--- begin Reading passage ---
<i>Dendrobium macrophyllum</i>, detail, lithograph after painting by Sarah Anne Drake, from John Lindley, <i>Sertum Orchidaceum</i>, 1837-41 (botanicus.org)

Dendrobium macrophyllum, detail, lithograph after painting by Sarah Anne Drake, from John Lindley, Sertum Orchidaceum, 1837-41 (botanicus.org)

Sarah Anne Drake

JULY 24, 2020

Scientist of the Day - Sarah Anne Drake


Sarah Anne Drake, an English botanical illustrator, was born July 24, 1803. One of her childhood friends was the sister of John Lindley, a botanist and artist with a special interest in orchids. When he recognized Sarah's artistic talent, he invited her into his household, and gradually she took over the illustration of his books. His Sertum Orchidaceum: A Wreath of the Most Beautiful Orchidaceous Flowers, was published from 1837 to 1841, and many of the lithographs were based on drawings by Drake. Orchids are inherently beautiful no matter who draws them, but Drake's paintings have a special quality, partially due, in my opinion, to the graceful way she arranged her specimens. Here are several of her plates, from the copy of Sertum Orchidaceum in the Missouri Botanical Garden Library: Onicidium pectorale, and Denobrium macrophyllum. A detail of the latter is our first image.

Lindley also took over the editorship of the Botanical Register in 1829, a journal founded by Sydenham Edwards in 1815 to rival Curtis's Botanical Magazine, and Lindley invited Drake to contribute illustrations to Edwards’ Botanical Register, as it was now called, which she did with enthusiasm. By this time, Drake had acquired the affectionate name of “Ducky”. Ducky Drake supplied over one thousand paintings to the Register over the course of 15 years. Here is one, another orchid, Cattleya Perrinii, from 1838.
--- end Reading passage ---
— Written problem 1 —
According to the piece on Sarah Anne Drake, how many paintings did she supply to Edwards' Botanical Register, and over what span of time?
— Written problem 2 —
Extend the piece on Sarah Anne Drake, picking up right after its final sentence about the Cattleya Perrinii plate.
--- begin Given entries ---
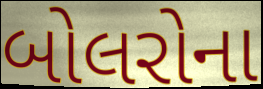
બોલરોના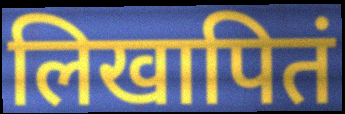
लिखापितंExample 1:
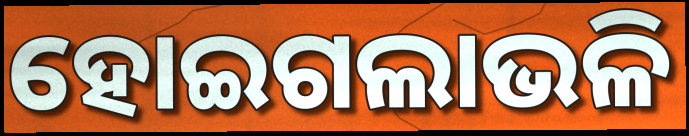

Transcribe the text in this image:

ହୋଇଗଲାଭଳି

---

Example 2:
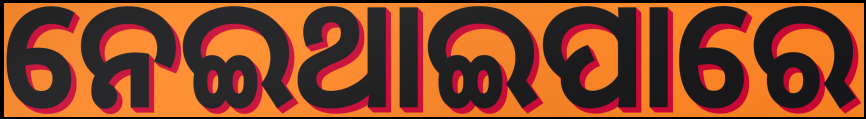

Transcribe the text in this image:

ନେଇଥାଇପାରେ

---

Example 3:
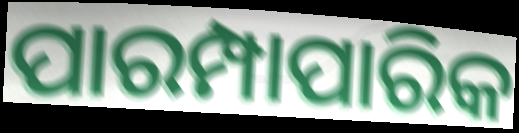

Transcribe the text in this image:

ପାରମ୍ପାପାରିକ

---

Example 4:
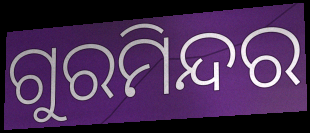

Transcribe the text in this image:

ଗୁରମିନ୍ଦର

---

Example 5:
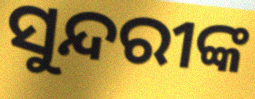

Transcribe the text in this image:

ସୁନ୍ଦରୀଙ୍କ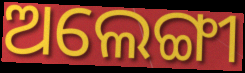
ଅଲେଙ୍ଗୀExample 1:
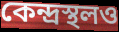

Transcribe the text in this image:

কেন্দ্রস্থলও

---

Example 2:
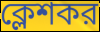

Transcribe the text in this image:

ক্লেশকর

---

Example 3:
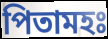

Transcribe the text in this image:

পিতামহঃ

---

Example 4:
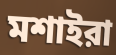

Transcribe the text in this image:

মশাইরা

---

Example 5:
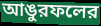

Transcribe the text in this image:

আঙুরফলের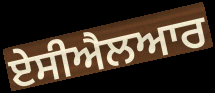
ਏਸੀਐਲਆਰ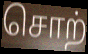
சொற்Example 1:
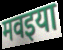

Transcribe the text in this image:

मवइया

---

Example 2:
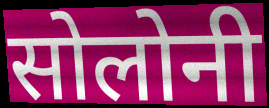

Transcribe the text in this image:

सोलोनी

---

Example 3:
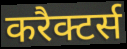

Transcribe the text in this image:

करैक्टर्स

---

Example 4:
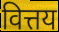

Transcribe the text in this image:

वित्तय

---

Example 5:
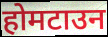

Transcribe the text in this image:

होमटाउन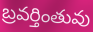
బ్రవర్తింతువు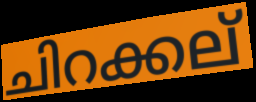
ചിറക്കല്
--- end Given entries ---
— Expected output 1 —
She supplied over one thousand paintings over the course of 15 years.

— Expected output 2 —
Drake was further engaged to provide the illustrations for James Bateman's Orchidaceae of Mexico and Guatemala (1845), a work that is at once the largest and the scarcest collection of orchid lithographs ever published. There is a copy at the Missouri Botanical Garden, from which we took the illustration below, Cycnoches egertonianum. Here is a link to another, Stanhopea tigrina, if you find these as attractive as I do. We have a fine facsimile of Bateman’s book in our Library, and a facsimile of Lindley’s Sertum Orchidaceum as well, but not the original works.

In 1847, Edwards’ Botanical Register folded its tent, and Drake was suddenly unemployed. So she folded her tent as well and went home to Norfolk, where she married a wealthy farmer and pretty much disappeared from history, as happened all too often in Victorian England to women botanists and illustrators. All we know is that she died in July of 1857, at the age of 53. Drake was one of the 12 scientific illustrators featured in our 2005 exhibition, Women’s Work, although the books displayed of hers were all provided by the Missouri Botanical Garden Library.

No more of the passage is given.